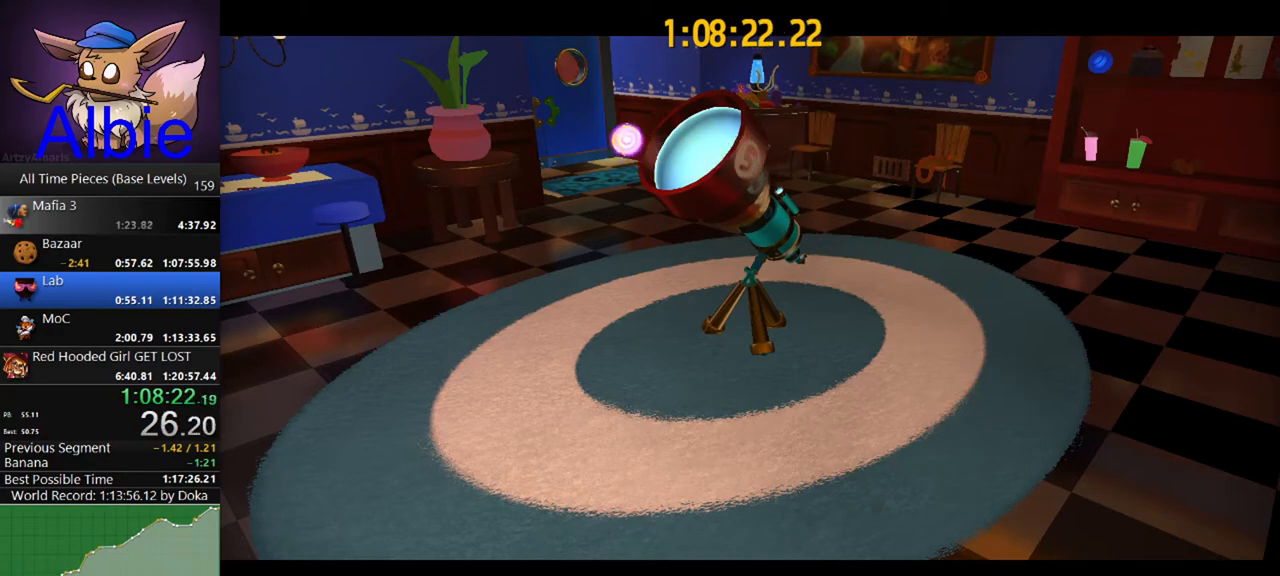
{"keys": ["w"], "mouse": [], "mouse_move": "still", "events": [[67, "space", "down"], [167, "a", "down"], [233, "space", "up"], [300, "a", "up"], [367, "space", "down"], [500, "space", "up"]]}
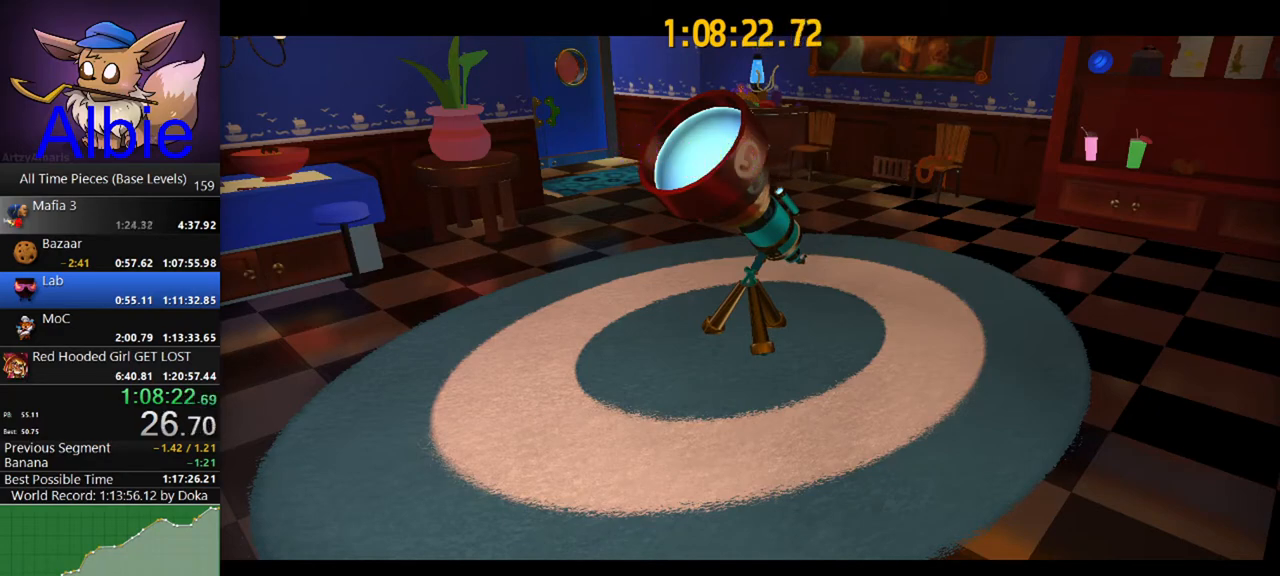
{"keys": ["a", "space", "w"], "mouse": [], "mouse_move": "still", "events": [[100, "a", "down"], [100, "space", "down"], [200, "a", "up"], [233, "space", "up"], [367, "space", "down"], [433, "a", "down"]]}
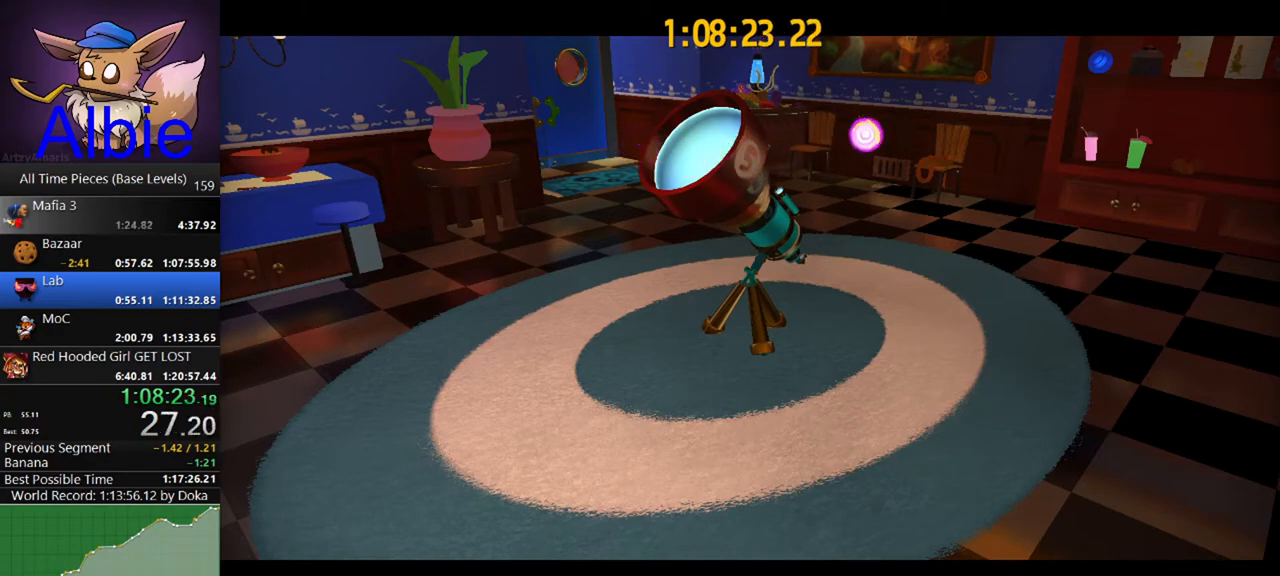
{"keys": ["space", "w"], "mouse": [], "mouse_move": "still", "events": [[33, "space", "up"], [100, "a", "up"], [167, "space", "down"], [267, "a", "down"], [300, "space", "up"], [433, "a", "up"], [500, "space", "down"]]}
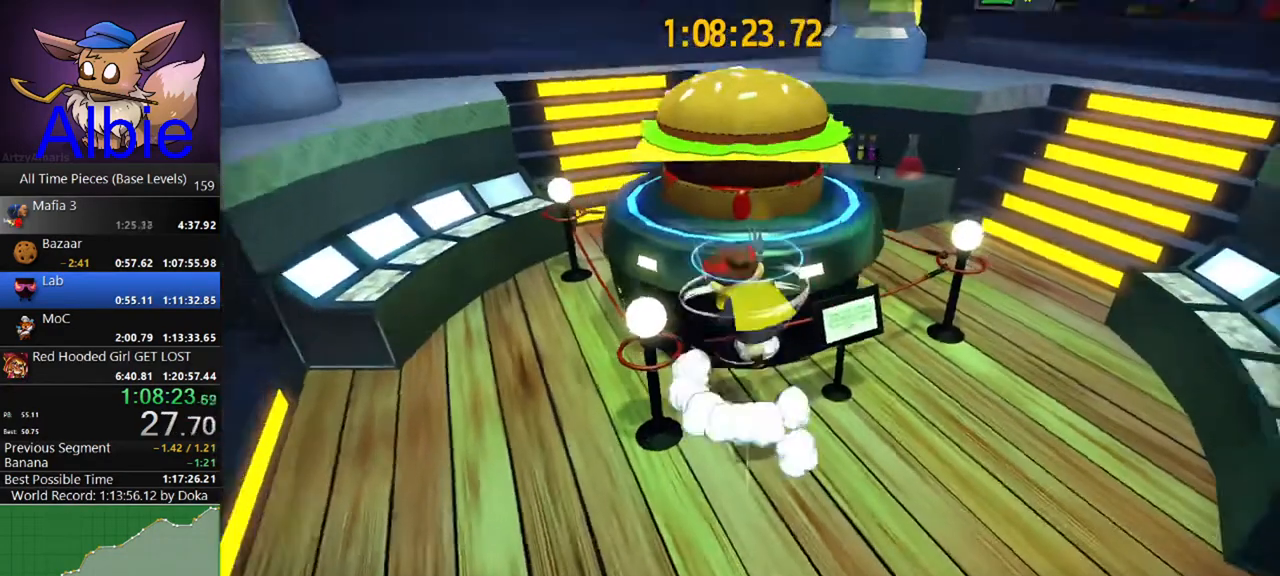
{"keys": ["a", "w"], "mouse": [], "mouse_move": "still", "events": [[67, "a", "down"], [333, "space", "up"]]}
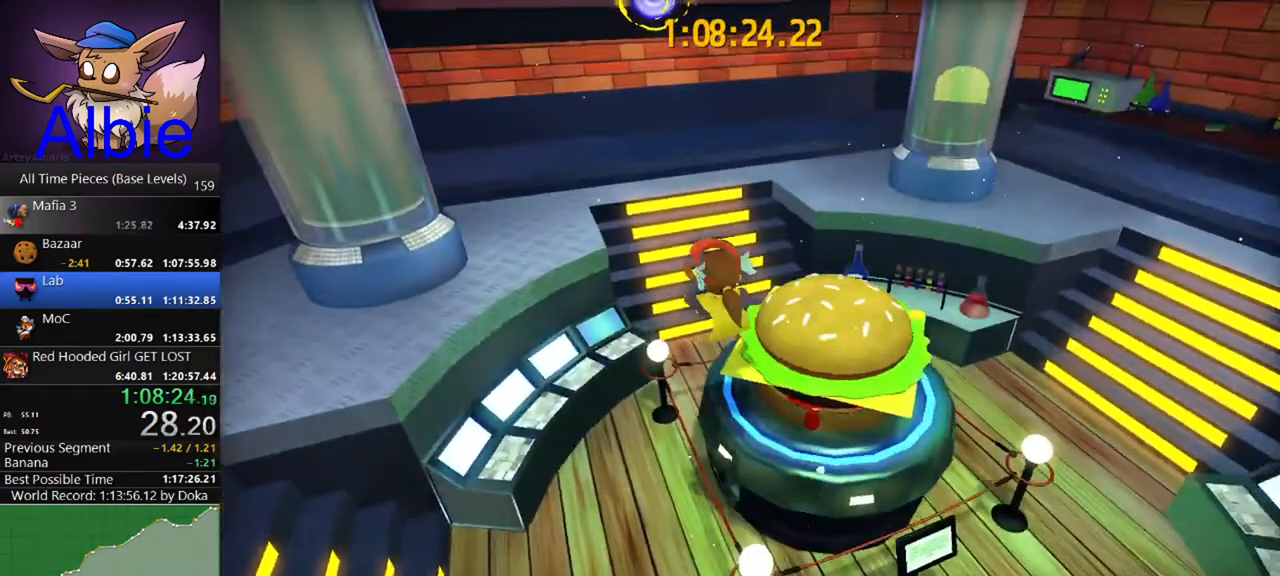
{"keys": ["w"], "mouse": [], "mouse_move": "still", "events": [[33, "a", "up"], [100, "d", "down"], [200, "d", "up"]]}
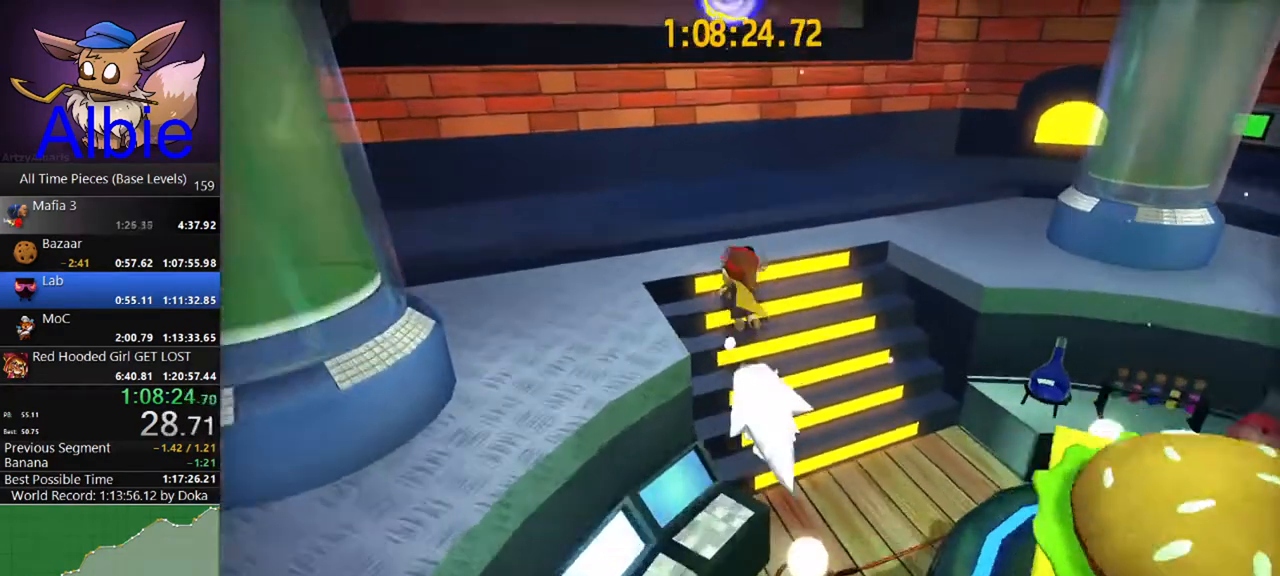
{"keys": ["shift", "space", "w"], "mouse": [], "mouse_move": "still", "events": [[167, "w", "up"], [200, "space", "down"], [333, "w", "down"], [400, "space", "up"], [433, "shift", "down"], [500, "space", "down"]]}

────────────────

The entries are to be copied exactly, and each image is to be omitted.

Exercise response>
{"keys": ["w"], "mouse": [], "mouse_move": "still", "events": [[67, "space", "down"], [167, "a", "down"], [233, "space", "up"], [300, "a", "up"], [367, "space", "down"], [500, "space", "up"]]}
{"keys": ["a", "space", "w"], "mouse": [], "mouse_move": "still", "events": [[100, "a", "down"], [100, "space", "down"], [200, "a", "up"], [233, "space", "up"], [367, "space", "down"], [433, "a", "down"]]}
{"keys": ["space", "w"], "mouse": [], "mouse_move": "still", "events": [[33, "space", "up"], [100, "a", "up"], [167, "space", "down"], [267, "a", "down"], [300, "space", "up"], [433, "a", "up"], [500, "space", "down"]]}
{"keys": ["a", "w"], "mouse": [], "mouse_move": "still", "events": [[67, "a", "down"], [333, "space", "up"]]}
{"keys": ["w"], "mouse": [], "mouse_move": "still", "events": [[33, "a", "up"], [100, "d", "down"], [200, "d", "up"]]}
{"keys": ["shift", "space", "w"], "mouse": [], "mouse_move": "still", "events": [[167, "w", "up"], [200, "space", "down"], [333, "w", "down"], [400, "space", "up"], [433, "shift", "down"], [500, "space", "down"]]}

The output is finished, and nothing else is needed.